# TAREFAS
A - Resuma o trecho em duas frases.
B - De acordo com o trecho, em que período o autor foi pastor da IASD?
C - Por favor, transcreva do trecho a parte que abre com as palavras "Perigos que Ameaçam" e fecha com "que a IASD.".

# TRECHO SELECIONADO
+ + + + +
Perigos que Ameaçam o Movimento Leigo - 3: A GUERRA DOUTRINÁRIA

Por Edegard Silva Pereira

O autor formou-se em Teologia no Colégio Adventista do Prata, Argentina. É Mestre em Ciências da Religião e Mestre em Comunicação Social. Foi pastor da IASD entre 1965 e 1988. Atualmente dedica-se a realizar palestras em empresas sobre desenvolvimento humano, numa perspectiva cristã.

“... transformai-vos pela renovação de vossa mente” – Rom. 12:2.

Antes de abordar nosso tema, retomemos os critérios e conceitos que orientam nossa reflexão sobre a herança que o movimento leigo recebeu da IASD. Herança da qual precisa livrar-se para não ter os mesmos problemas, nem causar as mesmas mazelas em seus membros, que a IASD.

 

Critérios e conceitos

No artigo anterior vimos que uma igreja ou comunidade restrita, como a IASD, é a que limita a irmandade a essa comunidade, sua agressividade é projetada para fora, geralmente na forma de discriminação e guerra doutrinária, e que nega a seus membros o direito de juízo privado em questões de doutrina. Também vimos que as comunidades restritas são expressões da religião de autoridade, cuja antítese é a religião do espírito ensinada por Jesus e Paulo.
+ + + + +
# DADOS
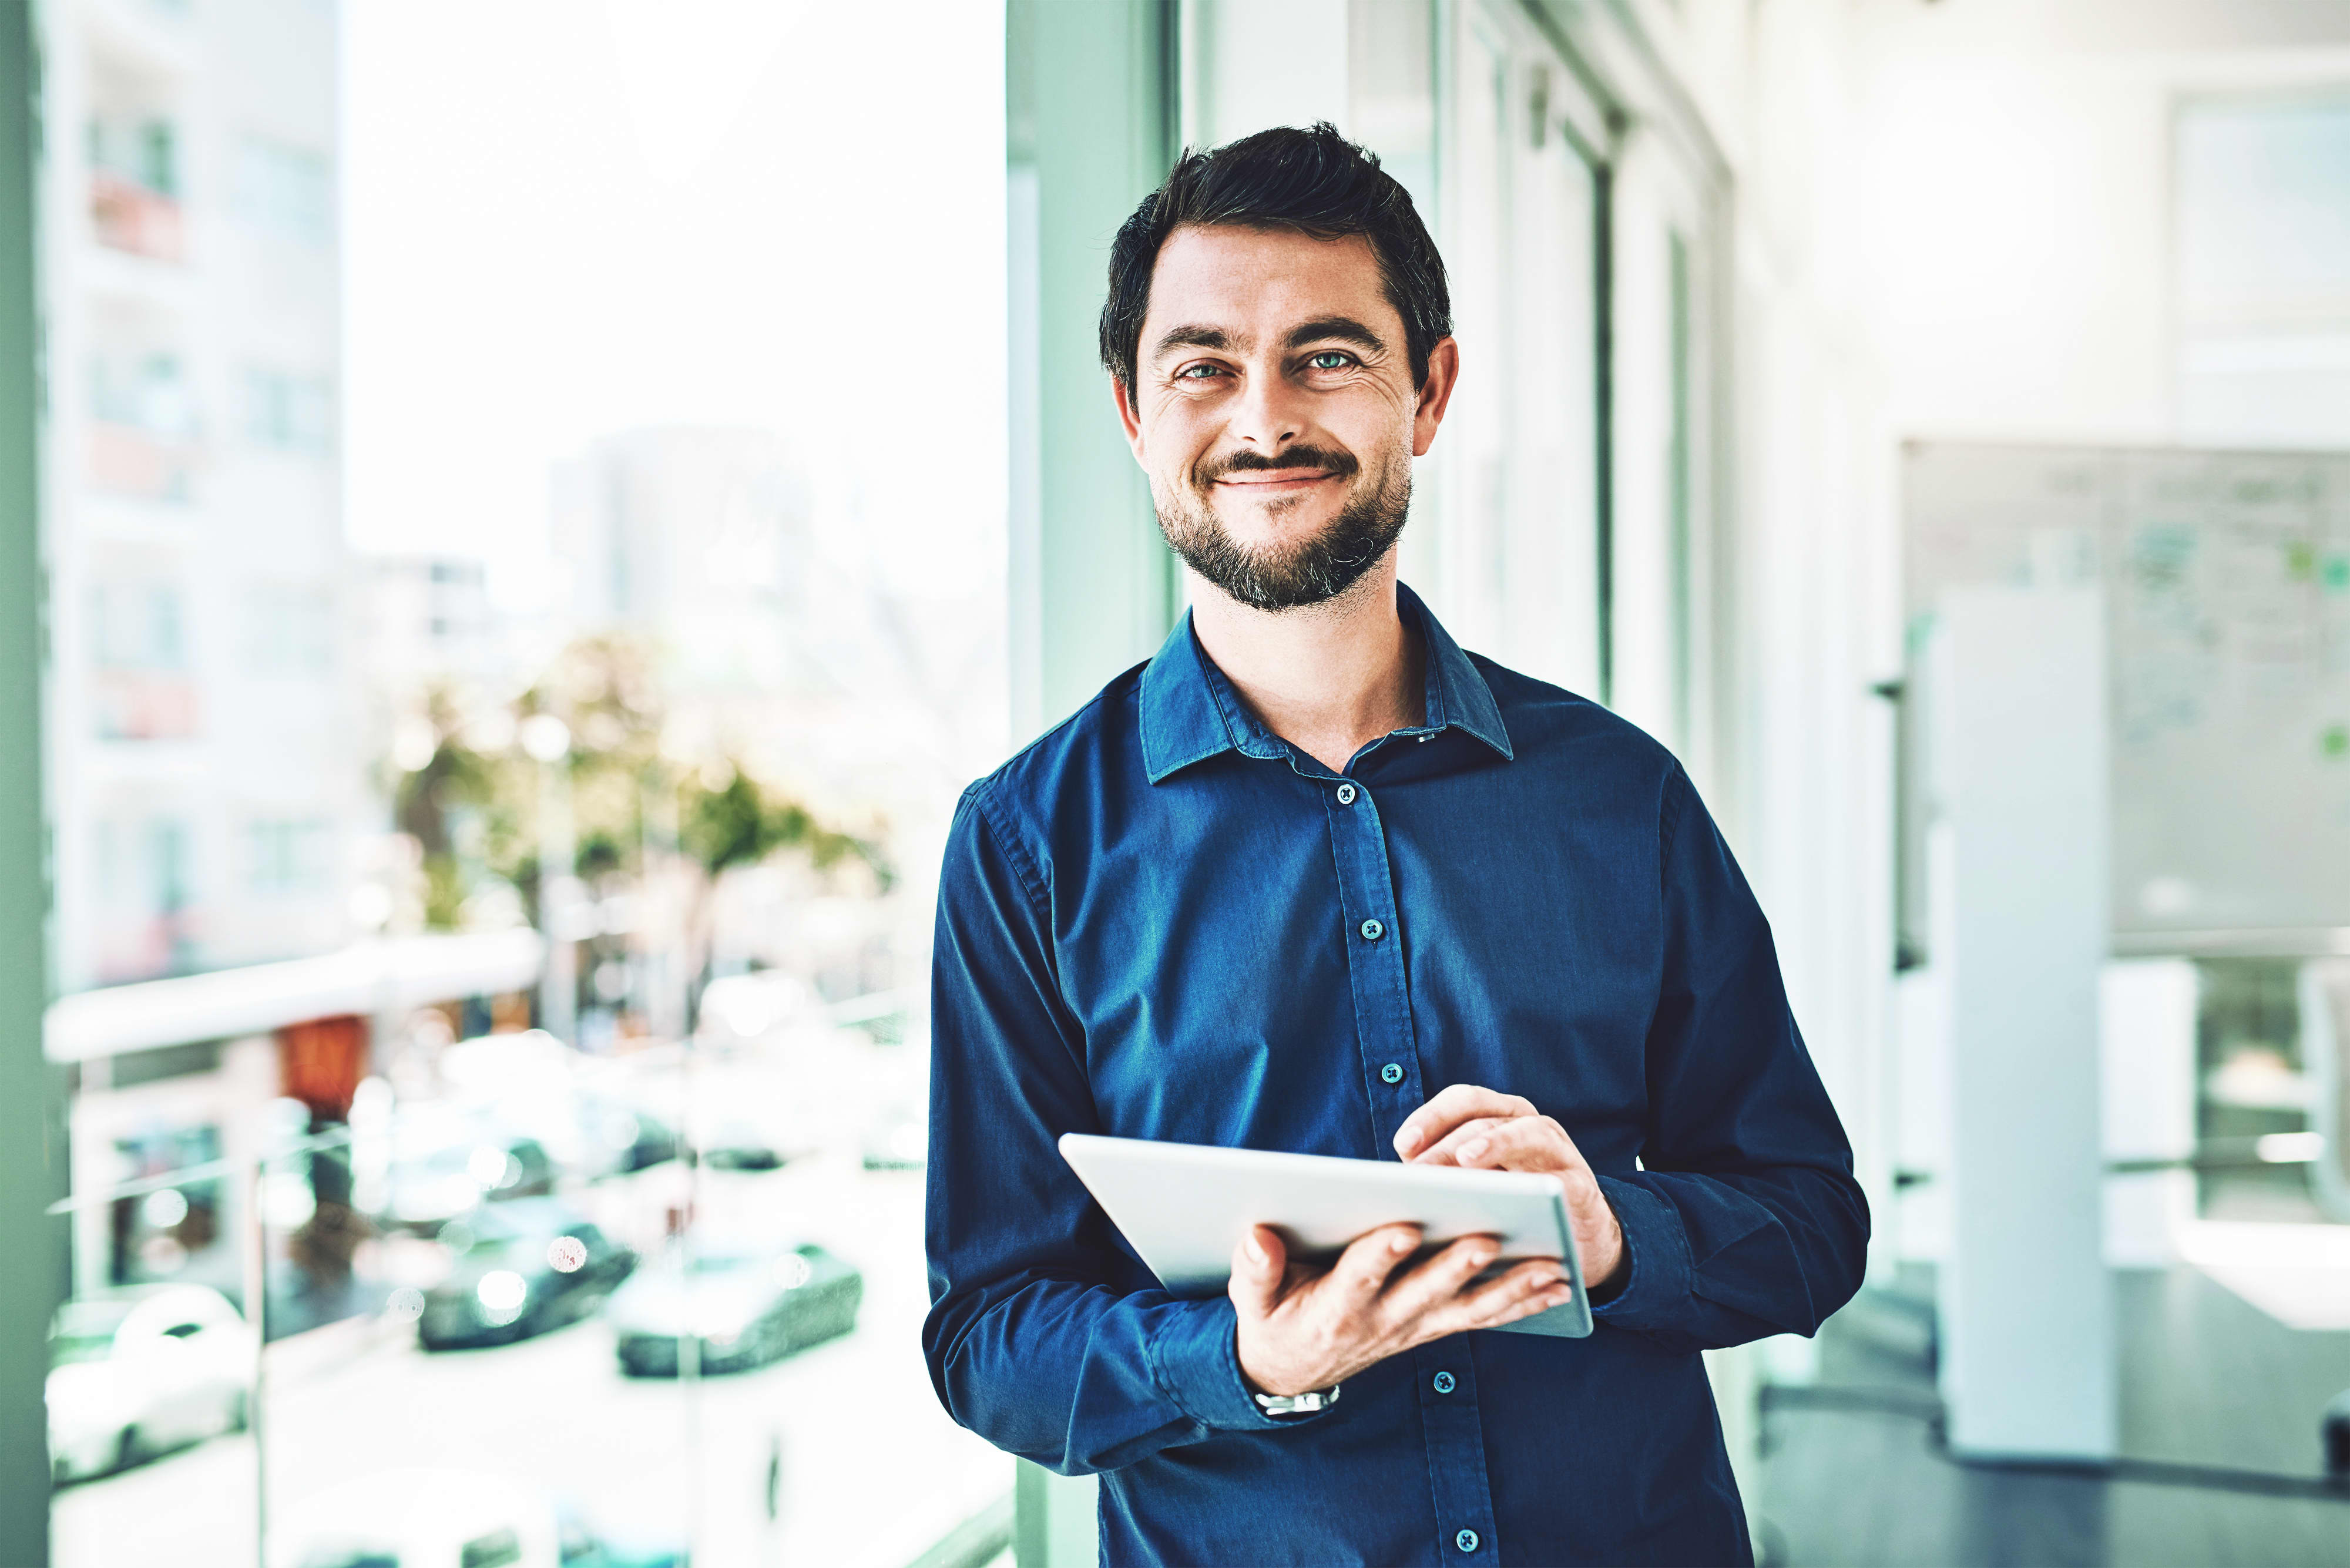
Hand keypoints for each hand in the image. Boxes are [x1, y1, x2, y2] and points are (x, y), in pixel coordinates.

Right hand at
+ + + + +
# SOLUÇÕES POR TAREFA
A - O trecho retoma os critérios e conceitos sobre a herança que o movimento leigo recebeu da IASD, herança da qual precisa livrar-se para não ter os mesmos problemas nem causar as mesmas mazelas em seus membros. Lembra que uma comunidade restrita, como a IASD, limita a irmandade a essa comunidade, projeta sua agressividade para fora e nega a seus membros o direito de juízo privado em questões de doutrina, sendo expressão da religião de autoridade, cuja antítese é a religião do espírito ensinada por Jesus e Paulo.

B - Entre 1965 e 1988.

C -
Perigos que Ameaçam o Movimento Leigo - 3: A GUERRA DOUTRINÁRIA

Por Edegard Silva Pereira

O autor formou-se em Teologia no Colégio Adventista do Prata, Argentina. É Mestre em Ciências da Religião e Mestre em Comunicação Social. Foi pastor da IASD entre 1965 e 1988. Atualmente dedica-se a realizar palestras em empresas sobre desenvolvimento humano, numa perspectiva cristã.

“... transformai-vos pela renovação de vossa mente” – Rom. 12:2.

Antes de abordar nosso tema, retomemos os critérios e conceitos que orientam nossa reflexão sobre a herança que o movimento leigo recebeu da IASD. Herança da qual precisa livrar-se para não ter os mesmos problemas, nem causar as mesmas mazelas em seus membros, que a IASD.